*AIM OF THE EXERCISE:* Copy out the data from the line containing "middle dip: (122, 53)" to its last line, exactly. No pictures.

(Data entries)
BEGIN
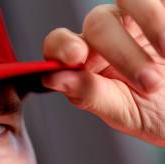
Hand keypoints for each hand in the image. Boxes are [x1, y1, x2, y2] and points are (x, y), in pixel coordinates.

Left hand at [42, 0, 164, 146]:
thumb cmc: (156, 110)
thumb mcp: (123, 110)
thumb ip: (88, 94)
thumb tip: (52, 79)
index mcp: (85, 61)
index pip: (59, 43)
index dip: (62, 45)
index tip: (76, 57)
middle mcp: (106, 35)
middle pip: (97, 23)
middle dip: (122, 53)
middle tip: (150, 84)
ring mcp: (136, 18)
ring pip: (127, 0)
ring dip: (149, 24)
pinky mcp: (161, 8)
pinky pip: (156, 0)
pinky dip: (161, 19)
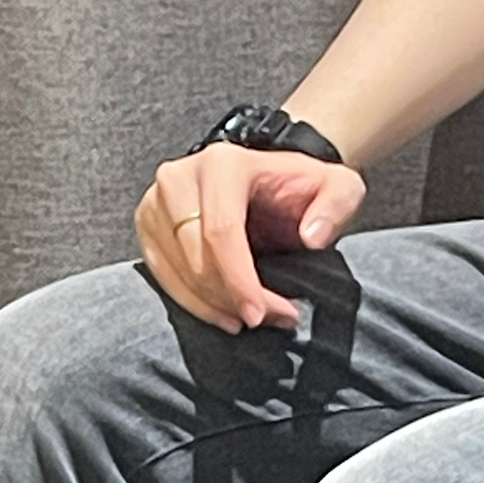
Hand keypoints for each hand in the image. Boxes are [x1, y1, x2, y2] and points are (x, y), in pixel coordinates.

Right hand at [133, 142, 367, 334]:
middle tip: (267, 319)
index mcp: (224, 163)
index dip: (238, 281)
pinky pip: (162, 277)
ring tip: (249, 318)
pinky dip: (192, 303)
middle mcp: (180, 176)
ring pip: (177, 272)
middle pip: (196, 257)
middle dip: (231, 298)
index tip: (258, 315)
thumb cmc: (299, 188)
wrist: (265, 179)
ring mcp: (156, 201)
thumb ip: (337, 204)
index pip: (222, 231)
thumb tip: (313, 236)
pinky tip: (222, 314)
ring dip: (213, 306)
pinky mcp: (147, 224)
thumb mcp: (337, 187)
END
*FINISHED EXERCISE:*
middle dip: (122, 53)
middle tip: (150, 84)
ring mcp: (136, 18)
ring pip: (127, 0)
ring dip: (149, 24)
pinky mcp: (161, 8)
pinky pip: (156, 0)
pinky dip: (161, 19)
Hand keypoints for each hand in the image. Boxes are [x1, y1, x2, y2] and points are (x, y), in pixel coordinates.

Right hand at [133, 142, 367, 334]:
middle tip: (267, 319)
index mcp: (224, 163)
index dip: (238, 281)
pinky pip: (162, 277)
ring tip: (249, 318)
pinky dip: (192, 303)
middle mcp: (180, 176)
ring pip: (177, 272)
middle pip: (196, 257)
middle dip: (231, 298)
index tip: (258, 315)
thumb cmc: (299, 188)
wrist: (265, 179)
ring mcp: (156, 201)
thumb ip: (337, 204)
index pip: (222, 231)
thumb tip: (313, 236)
pinky tip: (222, 314)
ring dip: (213, 306)
pinky mcp: (147, 224)
thumb mcp: (337, 187)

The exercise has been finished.